Comment CoinFlip a-t-il obtenu sa licence MiCA ?
L’entreprise a déposé un dossier complet auprès de la Commissione Nazionale per le Società e la Borsa (CONSOB), le gendarme boursier italien, qui pilote la délivrance des licences MiCA pour le pays. Le régulateur a examiné la solidité financière, les procédures anti-blanchiment et la sécurité des opérations de CoinFlip. Le processus, long de plusieurs mois, s’est conclu positivement une fois la période transitoire MiCA refermée.
Cette étape illustre le nouveau paradigme où des acteurs purement extra-européens doivent se conformer aux standards de l’Union pour accéder à ses 450 millions de consommateurs. Contrairement à Keyrock ou Bitpanda, dont le siège est en Europe, CoinFlip a dû construire sa structure de conformité à partir des États-Unis. L’Italie, comme Chypre pour Taurus ou le Luxembourg pour Zodia Custody, s’affirme comme une porte d’entrée réglementaire prisée.
Pourquoi la fin de la période transitoire est-elle décisive ?
Depuis le 1er juillet 2026, aucun nouveau prestataire ne peut s’appuyer sur les anciens régimes nationaux pour proposer des services dans l’Union. Les sociétés qui n’avaient pas encore déposé leur dossier, comme certaines plateformes opérant en Espagne, ont dû cesser leurs activités non conformes. Certains pays ont été particulièrement stricts : l’Espagne a d’ailleurs refusé toute prolongation pour les plateformes sans licence MiCA.

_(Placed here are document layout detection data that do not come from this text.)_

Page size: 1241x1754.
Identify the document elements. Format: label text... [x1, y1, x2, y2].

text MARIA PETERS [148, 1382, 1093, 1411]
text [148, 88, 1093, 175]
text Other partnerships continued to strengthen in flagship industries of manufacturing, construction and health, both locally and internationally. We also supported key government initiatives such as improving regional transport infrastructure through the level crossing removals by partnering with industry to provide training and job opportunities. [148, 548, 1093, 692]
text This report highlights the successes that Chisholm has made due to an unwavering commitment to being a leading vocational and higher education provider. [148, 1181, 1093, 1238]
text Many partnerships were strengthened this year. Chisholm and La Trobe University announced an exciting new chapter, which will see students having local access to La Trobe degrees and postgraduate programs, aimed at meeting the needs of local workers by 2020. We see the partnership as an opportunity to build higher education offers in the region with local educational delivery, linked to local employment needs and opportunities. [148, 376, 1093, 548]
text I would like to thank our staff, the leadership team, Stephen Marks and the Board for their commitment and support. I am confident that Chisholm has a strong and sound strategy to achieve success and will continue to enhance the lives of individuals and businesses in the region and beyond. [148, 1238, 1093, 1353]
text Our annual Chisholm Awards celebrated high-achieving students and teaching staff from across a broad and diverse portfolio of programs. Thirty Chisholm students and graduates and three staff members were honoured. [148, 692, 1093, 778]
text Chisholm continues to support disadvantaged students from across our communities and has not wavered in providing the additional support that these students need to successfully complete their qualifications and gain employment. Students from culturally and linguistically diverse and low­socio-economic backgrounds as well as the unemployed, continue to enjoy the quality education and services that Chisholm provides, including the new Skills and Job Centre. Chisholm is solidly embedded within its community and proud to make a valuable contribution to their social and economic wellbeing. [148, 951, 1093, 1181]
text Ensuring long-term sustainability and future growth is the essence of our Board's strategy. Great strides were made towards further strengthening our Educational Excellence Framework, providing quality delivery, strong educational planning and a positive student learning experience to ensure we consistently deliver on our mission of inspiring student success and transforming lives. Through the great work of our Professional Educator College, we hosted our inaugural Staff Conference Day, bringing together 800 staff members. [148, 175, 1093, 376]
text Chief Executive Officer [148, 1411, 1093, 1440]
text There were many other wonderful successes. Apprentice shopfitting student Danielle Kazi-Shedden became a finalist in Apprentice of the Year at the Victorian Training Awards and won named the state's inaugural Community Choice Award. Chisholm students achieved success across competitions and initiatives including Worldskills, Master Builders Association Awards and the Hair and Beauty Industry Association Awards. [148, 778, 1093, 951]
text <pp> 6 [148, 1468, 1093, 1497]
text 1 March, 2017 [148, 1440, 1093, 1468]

Pour les acteurs déjà bien implantés comme Binance, dont le passage en Grèce a été plus complexe, ou bitFlyer, qui a ciblé une stratégie paneuropéenne, la course à la licence est une question de survie. L’enjeu est simple : sans ce sésame, l’accès au marché de détail de l’UE est verrouillé.
Quel impact pour les utilisateurs européens ?

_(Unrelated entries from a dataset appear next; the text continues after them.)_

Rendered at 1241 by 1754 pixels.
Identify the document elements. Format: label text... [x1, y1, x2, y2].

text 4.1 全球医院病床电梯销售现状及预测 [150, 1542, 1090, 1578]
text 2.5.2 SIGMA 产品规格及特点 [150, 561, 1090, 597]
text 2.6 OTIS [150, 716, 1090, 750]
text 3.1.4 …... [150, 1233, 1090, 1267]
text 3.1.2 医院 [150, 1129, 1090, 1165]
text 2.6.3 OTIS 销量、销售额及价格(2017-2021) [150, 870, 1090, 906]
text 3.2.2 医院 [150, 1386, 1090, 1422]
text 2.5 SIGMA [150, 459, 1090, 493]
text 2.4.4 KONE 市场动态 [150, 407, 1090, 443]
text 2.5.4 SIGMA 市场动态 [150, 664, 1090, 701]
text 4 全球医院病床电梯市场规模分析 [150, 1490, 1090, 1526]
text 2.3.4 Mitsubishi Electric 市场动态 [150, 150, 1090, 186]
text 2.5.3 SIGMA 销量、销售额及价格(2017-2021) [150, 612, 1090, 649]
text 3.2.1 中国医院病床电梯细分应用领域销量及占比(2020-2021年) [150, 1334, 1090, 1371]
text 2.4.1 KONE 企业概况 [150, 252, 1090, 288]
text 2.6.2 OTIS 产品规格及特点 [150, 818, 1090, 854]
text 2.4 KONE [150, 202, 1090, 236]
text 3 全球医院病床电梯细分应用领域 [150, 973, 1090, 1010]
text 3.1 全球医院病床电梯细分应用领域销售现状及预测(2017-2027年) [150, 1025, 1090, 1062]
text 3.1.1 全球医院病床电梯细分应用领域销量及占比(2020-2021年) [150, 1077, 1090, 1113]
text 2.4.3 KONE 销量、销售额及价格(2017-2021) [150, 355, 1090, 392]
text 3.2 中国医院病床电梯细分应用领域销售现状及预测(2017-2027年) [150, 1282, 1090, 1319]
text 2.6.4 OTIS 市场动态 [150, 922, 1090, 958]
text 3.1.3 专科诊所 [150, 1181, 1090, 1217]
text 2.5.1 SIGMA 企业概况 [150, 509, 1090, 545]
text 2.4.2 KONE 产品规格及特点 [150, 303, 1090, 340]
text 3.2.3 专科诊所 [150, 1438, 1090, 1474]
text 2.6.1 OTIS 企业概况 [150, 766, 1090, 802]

L’arrivée de nouveaux entrants comme CoinFlip devrait intensifier la concurrence sur un marché où des acteurs comme Backpack EU ont déjà décroché pas moins de 3 licences pour couvrir l’ensemble du territoire. Concrètement, les utilisateurs peuvent s’attendre à une offre diversifiée de services conformes, avec une protection renforcée.

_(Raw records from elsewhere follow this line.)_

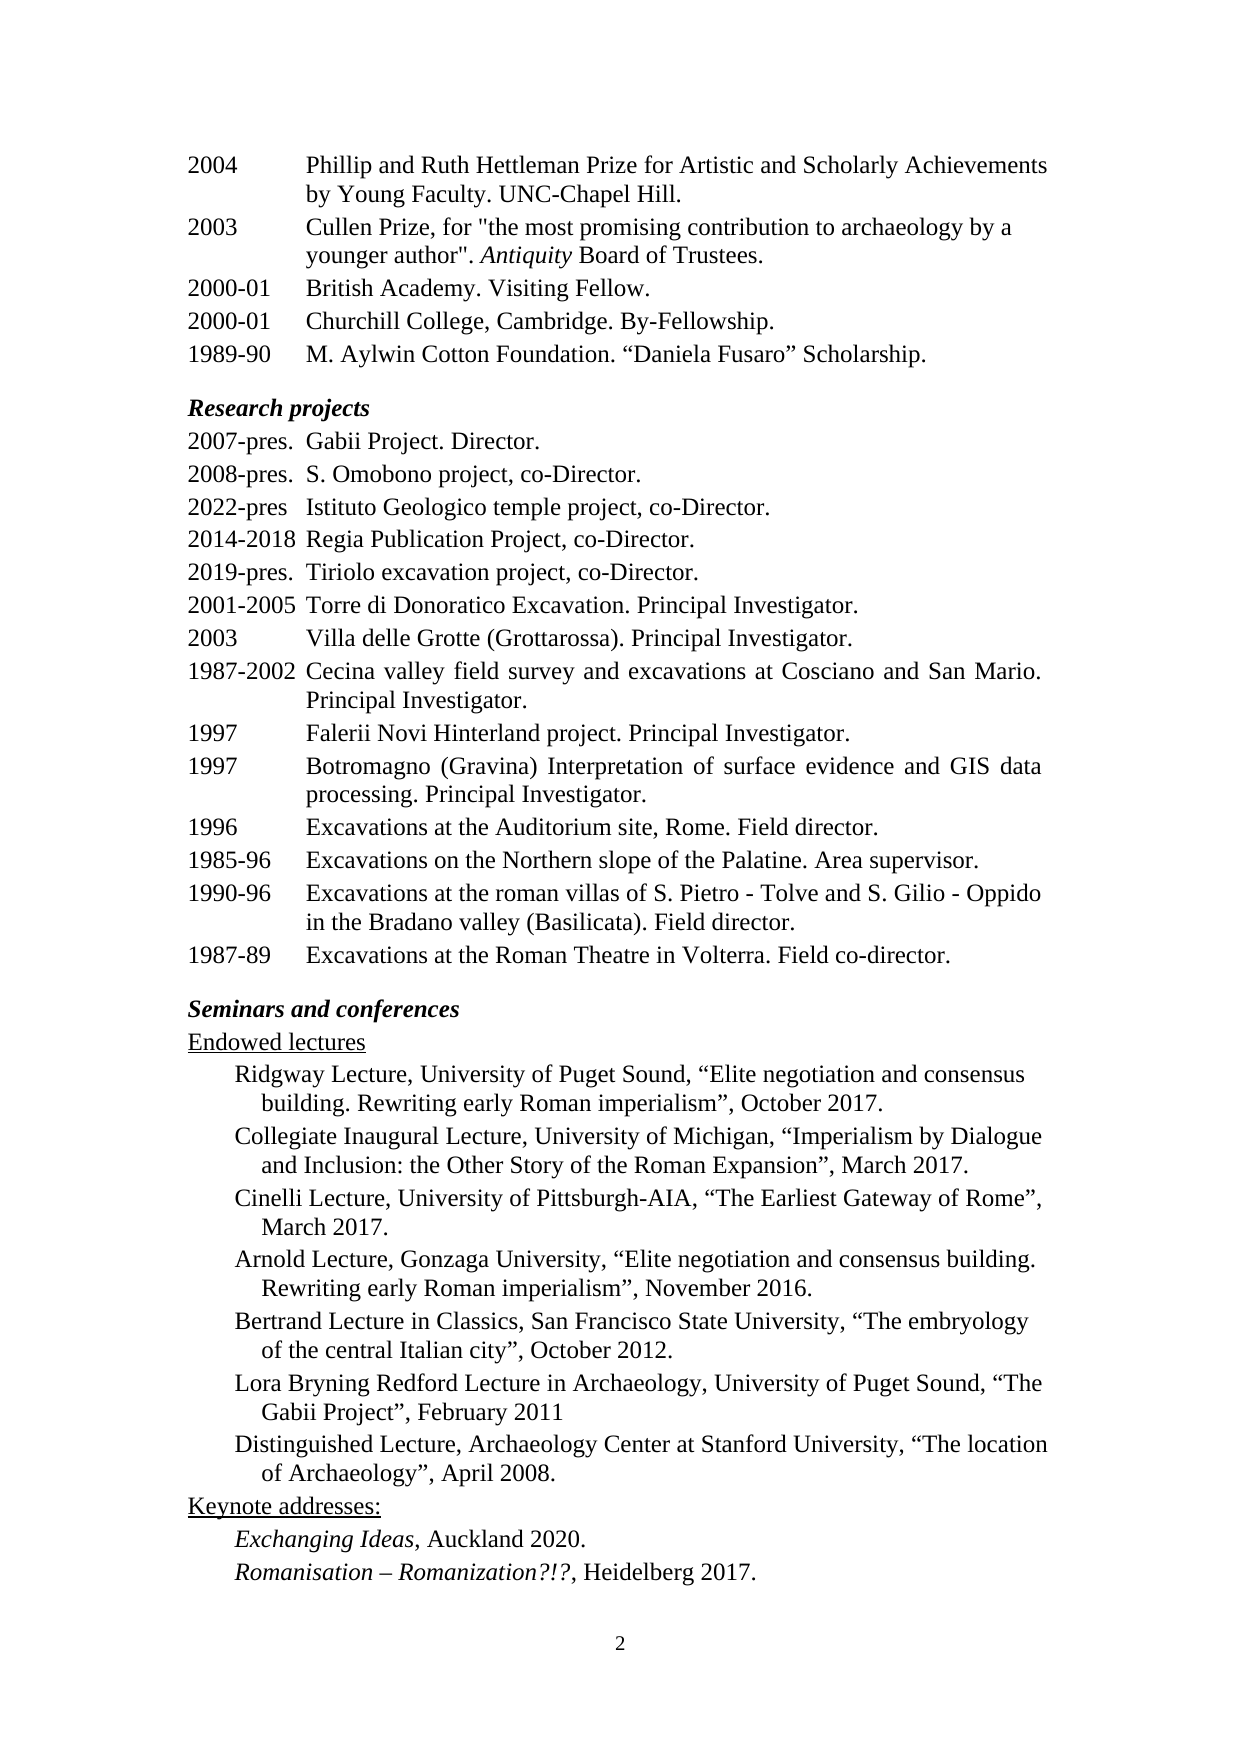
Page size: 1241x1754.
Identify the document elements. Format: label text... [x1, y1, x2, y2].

text 1996 Excavations at the Auditorium site, Rome. Field director. [187, 812, 1043, 841]
text 1997 Botromagno (Gravina) Interpretation of surface evidence and GIS data processing. Principal Investigator. [187, 751, 1043, 808]
text Ridgway Lecture, University of Puget Sound, “Elite negotiation and consensus building. Rewriting early Roman imperialism”, October 2017. [234, 1059, 1053, 1117]
text Keynote addresses: [187, 1491, 1053, 1520]
subtitle Seminars and conferences [187, 994, 1053, 1022]
text Exchanging Ideas, Auckland 2020. [234, 1524, 1053, 1553]
text 1987-89 Excavations at the Roman Theatre in Volterra. Field co-director. [187, 940, 1043, 969]
text 2004 Phillip and Ruth Hettleman Prize for Artistic and Scholarly Achievements by Young Faculty. UNC-Chapel Hill. [187, 150, 1053, 207]
text Lora Bryning Redford Lecture in Archaeology, University of Puget Sound, “The Gabii Project”, February 2011 [234, 1368, 1053, 1425]
text 2001-2005 Torre di Donoratico Excavation. Principal Investigator. [187, 590, 1043, 619]
text Bertrand Lecture in Classics, San Francisco State University, “The embryology of the central Italian city”, October 2012. [234, 1306, 1053, 1364]
text 2008-pres. S. Omobono project, co-Director. [187, 459, 1043, 487]
subtitle Research projects [187, 393, 1053, 422]
text 2019-pres. Tiriolo excavation project, co-Director. [187, 557, 1043, 586]
text 2007-pres. Gabii Project. Director. [187, 426, 1043, 454]
text 1997 Falerii Novi Hinterland project. Principal Investigator. [187, 718, 1043, 747]
text Collegiate Inaugural Lecture, University of Michigan, “Imperialism by Dialogue and Inclusion: the Other Story of the Roman Expansion”, March 2017. [234, 1121, 1053, 1179]
text Cinelli Lecture, University of Pittsburgh-AIA, “The Earliest Gateway of Rome”, March 2017. [234, 1183, 1053, 1240]
text Distinguished Lecture, Archaeology Center at Stanford University, “The location of Archaeology”, April 2008. [234, 1429, 1053, 1487]
text Endowed lectures [187, 1027, 1053, 1055]
text Arnold Lecture, Gonzaga University, “Elite negotiation and consensus building. Rewriting early Roman imperialism”, November 2016. [234, 1244, 1053, 1302]
text 2000-01 Churchill College, Cambridge. By-Fellowship. [187, 306, 1043, 335]
text 2003 Villa delle Grotte (Grottarossa). Principal Investigator. [187, 623, 1043, 652]
text Romanisation – Romanization?!?, Heidelberg 2017. [234, 1557, 1053, 1586]
text 2014-2018 Regia Publication Project, co-Director. [187, 524, 1043, 553]
text 1985-96 Excavations on the Northern slope of the Palatine. Area supervisor. [187, 845, 1043, 874]
text 1989-90 M. Aylwin Cotton Foundation. “Daniela Fusaro” Scholarship. [187, 339, 1043, 368]
text 1990-96 Excavations at the roman villas of S. Pietro - Tolve and S. Gilio - Oppido in the Bradano valley (Basilicata). Field director. [187, 878, 1043, 936]
text 1987-2002 Cecina valley field survey and excavations at Cosciano and San Mario. Principal Investigator. [187, 656, 1043, 714]
text 2000-01 British Academy. Visiting Fellow. [187, 273, 1043, 302]
text 2003 Cullen Prize, for "the most promising contribution to archaeology by a younger author". Antiquity Board of Trustees. [187, 212, 1053, 269]
text 2022-pres Istituto Geologico temple project, co-Director. [187, 492, 1043, 520]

Les opérateurs agréés devront respecter des normes strictes de transparence et de protection des fonds, sous peine de lourdes sanctions. L’Autorité bancaire européenne a rappelé que MiCA prévoit des amendes pouvant atteindre 12,5 % du chiffre d’affaires annuel, un levier puissant pour dissuader les dérives. Ce mouvement d’octroi de licences, de Qwarks en France à Crypto.com, redessine le visage d’une industrie qui mise sur la légitimité réglementaire pour rassurer un public encore hésitant.
À retenir
CoinFlip obtient sa licence MiCA italienne, un signal fort pour les acteurs américains prêts à se plier aux règles européennes. La fin de la période transitoire, au 1er juillet, accélère une sélection rigoureuse des opérateurs à l’échelle de l’UE. Les prochaines semaines verront d’autres dossiers aboutir, confirmant que le marché unique ne s’ouvre qu’aux entités les plus conformes.